- _PROMPT 1_: In the article about the ham sandwich, which kind of ham does the engineer say works best?
- _PROMPT 2_: From the ham sandwich article, print the passage starting at "At an event" and ending at "high they were.".

27 Jun 05Apple Special Event To Reveal New Music Features.


At an event scheduled for July 7th, sources indicate, Apple will announce iTunes 4.9, an entirely new lineup of iPods and the ability to play AAC-encoded music on ham sandwiches.

Apple will improve upon iTunes by adding podcasting, will upgrade the storage capacities of all iPods and, most excitingly, will do the seemingly impossible: allow music to be played on pork-based meat between two pieces of bread.

“Pork fat is highly magnetic,” an Apple engineer on the project said. “Thus it retains digital files in their purest form.”

According to our source, the AAC on ham effort is the result of a meats-as-storage-medium skunk works project in the mid-1990s during Apple’s heyday of research into pretty much anything anyone could think of no matter how high they were.

Several sources in the know indicate the guy who thought up this was extremely high.

“Black Forest ham works best,” the engineer said, “but any ham will do. Even your generic Safeway or Giant-brand hams. Ham in a white box that says ‘HAM’ on it in black letters will even work. But it has to be ham. We tried turkey, roast beef, salami… baloney… Braunschweiger…

“By the way, don’t try Braunschweiger. Ever. For any reason. Even if it points to magnetic north and you need to find your way out of a canyon filled with rabid coyotes. Better to turn and charge headfirst into the coyotes than to taste Braunschweiger.”

Reportedly, mustard, cheeses and the type of bread have no impact on the audio quality, but bread must be present for loss-less playback. With no visual interface, the functionality is similar to the iPod shuffle, but with a rainbow shine after several days of play.

Asked how Apple intends to make any money off of this discovery, the source said that the company will port the operating system powering the iPod shuffle to the ham sandwich and provide a whole series of ham sandwich peripherals, perhaps even ham sandwich socks.

- _DATASET CONTENT_:
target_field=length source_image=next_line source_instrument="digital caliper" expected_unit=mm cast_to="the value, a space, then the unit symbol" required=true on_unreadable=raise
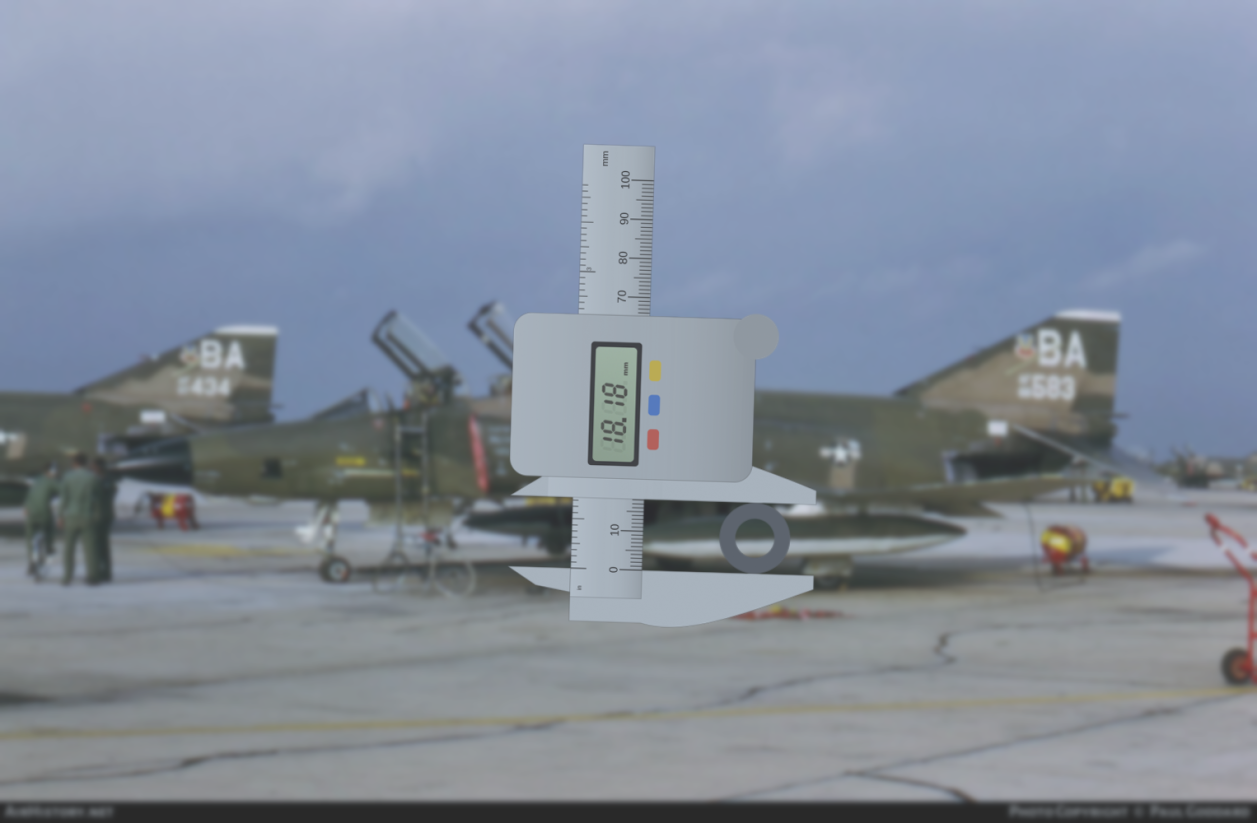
18.18 mm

- _EXERCISE SOLUTION 1_: Black Forest ham.

- _EXERCISE SOLUTION 2_:
At an event scheduled for July 7th, sources indicate, Apple will announce iTunes 4.9, an entirely new lineup of iPods and the ability to play AAC-encoded music on ham sandwiches.

Apple will improve upon iTunes by adding podcasting, will upgrade the storage capacities of all iPods and, most excitingly, will do the seemingly impossible: allow music to be played on pork-based meat between two pieces of bread.

“Pork fat is highly magnetic,” an Apple engineer on the project said. “Thus it retains digital files in their purest form.”

According to our source, the AAC on ham effort is the result of a meats-as-storage-medium skunk works project in the mid-1990s during Apple’s heyday of research into pretty much anything anyone could think of no matter how high they were.